Consolidation: [ ] 4. Aggregate all findings [ ] 5. Deduplicate and correlate findings [ ] 6. Prioritize by risk (CVSS + exploitability + business impact) [ ] 7. Generate unified security report


Pattern 6: Research and Documentation Workflow

Use this pattern for security research and documentation tasks.

Threat Modeling Workflow

Research Progress: [ ] 1. Identify system components and boundaries [ ] 2. Map data flows between components [ ] 3. Identify trust boundaries [ ] 4. Enumerate assets (data, services, credentials) [ ] 5. Apply STRIDE framework to each component: - Spoofing threats - Tampering threats - Repudiation threats - Information disclosure threats - Denial of service threats - Elevation of privilege threats [ ] 6. Map threats to MITRE ATT&CK techniques [ ] 7. Identify existing mitigations [ ] 8. Document residual risks [ ] 9. Recommend additional security controls [ ] 10. Generate threat model document

Work through each step systematically. Check off completed items.


Pattern 7: Compliance Validation Workflow

Use this pattern for compliance checks against security standards.

Security Compliance Audit Workflow

SOC 2 Controls Review: [ ] 1. Review access control policies (CC6.1, CC6.2, CC6.3) [ ] 2. Verify logical access controls implementation (CC6.1) [ ] 3. Review authentication mechanisms (CC6.1) [ ] 4. Verify encryption implementation (CC6.1, CC6.7) [ ] 5. Review audit logging configuration (CC7.2) [ ] 6. Verify security monitoring (CC7.2, CC7.3) [ ] 7. Review incident response procedures (CC7.3, CC7.4) [ ] 8. Verify backup and recovery processes (A1.2, A1.3)

Evidence Collection: [ ] 9. Collect policy documents [ ] 10. Collect configuration screenshots [ ] 11. Collect audit logs [ ] 12. Document control gaps [ ] 13. Generate compliance report


Pattern 8: Incident Response Workflow

Use this pattern for security incident handling.

Security Incident Response Workflow

Detection and Analysis: [ ] 1. Confirm security incident (rule out false positive) [ ] 2. Determine incident severity (SEV1/2/3/4) [ ] 3. Identify affected systems and data [ ] 4. Preserve evidence (logs, memory dumps, network captures)

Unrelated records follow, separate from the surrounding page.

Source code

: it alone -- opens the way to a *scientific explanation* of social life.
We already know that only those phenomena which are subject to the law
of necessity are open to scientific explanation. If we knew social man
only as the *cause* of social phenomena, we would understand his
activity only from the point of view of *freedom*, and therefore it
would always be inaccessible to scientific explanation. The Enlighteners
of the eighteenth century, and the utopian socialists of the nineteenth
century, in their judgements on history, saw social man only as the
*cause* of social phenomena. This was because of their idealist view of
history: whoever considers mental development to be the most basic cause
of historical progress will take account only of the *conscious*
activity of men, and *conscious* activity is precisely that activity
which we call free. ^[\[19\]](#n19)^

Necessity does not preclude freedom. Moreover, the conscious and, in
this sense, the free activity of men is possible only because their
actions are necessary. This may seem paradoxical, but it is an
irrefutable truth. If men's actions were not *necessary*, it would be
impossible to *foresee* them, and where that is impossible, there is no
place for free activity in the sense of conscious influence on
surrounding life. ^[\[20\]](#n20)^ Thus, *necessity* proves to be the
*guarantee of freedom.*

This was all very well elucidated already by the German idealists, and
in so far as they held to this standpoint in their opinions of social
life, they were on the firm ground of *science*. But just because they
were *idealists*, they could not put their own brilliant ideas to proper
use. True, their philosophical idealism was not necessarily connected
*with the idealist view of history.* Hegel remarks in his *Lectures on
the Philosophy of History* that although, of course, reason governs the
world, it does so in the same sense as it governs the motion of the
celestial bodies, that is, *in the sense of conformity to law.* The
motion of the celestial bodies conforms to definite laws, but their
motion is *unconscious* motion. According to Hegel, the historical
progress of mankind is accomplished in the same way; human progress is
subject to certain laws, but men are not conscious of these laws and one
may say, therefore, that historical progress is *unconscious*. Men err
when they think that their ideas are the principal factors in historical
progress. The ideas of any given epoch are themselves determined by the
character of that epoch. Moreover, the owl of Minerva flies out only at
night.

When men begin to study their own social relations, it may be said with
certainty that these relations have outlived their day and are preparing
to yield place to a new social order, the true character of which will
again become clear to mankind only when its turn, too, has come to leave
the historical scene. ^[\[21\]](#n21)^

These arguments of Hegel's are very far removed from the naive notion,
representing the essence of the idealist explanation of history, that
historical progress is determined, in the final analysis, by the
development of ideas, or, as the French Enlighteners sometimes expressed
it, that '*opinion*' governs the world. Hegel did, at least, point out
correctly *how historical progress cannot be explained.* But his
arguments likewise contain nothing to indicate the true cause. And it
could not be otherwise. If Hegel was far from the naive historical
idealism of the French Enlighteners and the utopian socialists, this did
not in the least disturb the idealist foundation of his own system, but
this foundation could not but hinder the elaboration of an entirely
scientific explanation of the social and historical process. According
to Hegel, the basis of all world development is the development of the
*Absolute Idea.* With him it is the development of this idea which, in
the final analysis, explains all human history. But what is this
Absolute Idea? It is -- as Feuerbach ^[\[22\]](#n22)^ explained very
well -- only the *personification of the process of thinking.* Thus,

Containment: [ ] 5. Isolate affected systems (network segmentation) [ ] 6. Disable compromised accounts [ ] 7. Block malicious indicators (IPs, domains, hashes) [ ] 8. Implement temporary compensating controls

Eradication: [ ] 9. Identify root cause [ ] 10. Remove malicious artifacts (malware, backdoors, webshells) [ ] 11. Patch vulnerabilities exploited [ ] 12. Reset compromised credentials

Recovery: [ ] 13. Restore systems from clean backups (if needed) [ ] 14. Re-enable systems with monitoring [ ] 15. Verify system integrity [ ] 16. Resume normal operations

Post-Incident: [ ] 17. Document incident timeline [ ] 18. Identify lessons learned [ ] 19. Update security controls to prevent recurrence [ ] 20. Update incident response procedures [ ] 21. Communicate with stakeholders


Usage Guidelines

When to Use Workflow Checklists

Use checklists for:

  • Complex multi-step operations
  • Operations requiring specific order
  • Security assessments and audits
  • Incident response procedures
  • Compliance validation tasks

Don't use checklists for:

  • Simple single-step operations
  • Highly dynamic exploratory work
  • Operations that vary significantly each time

Adapting This Template

  1. Copy relevant pattern to your skill's SKILL.md or create new reference file
  2. Customize steps to match your specific security tool or process
  3. Add framework references (OWASP, CWE, NIST) where applicable
  4. Include tool-specific commands for automation
  5. Add decision points where manual judgment is required

Checklist Best Practices

  • Be specific: "Run semgrep --config=auto ." not "Scan the code"
  • Include success criteria: "Validation passes with 0 errors"
  • Reference standards: Link to OWASP, CWE, NIST where relevant
  • Show progress: Checkbox format helps track completion
  • Provide escape hatches: "If validation fails, see troubleshooting.md"

Integration with Feedback Loops

Combine checklists with validation scripts for maximum effectiveness:

  1. Create checklist for the workflow
  2. Provide validation script that checks quality
  3. Include "run validator" step in checklist
  4. Loop: Complete step → Validate → Fix issues → Re-validate

This pattern dramatically improves output quality through systematic validation.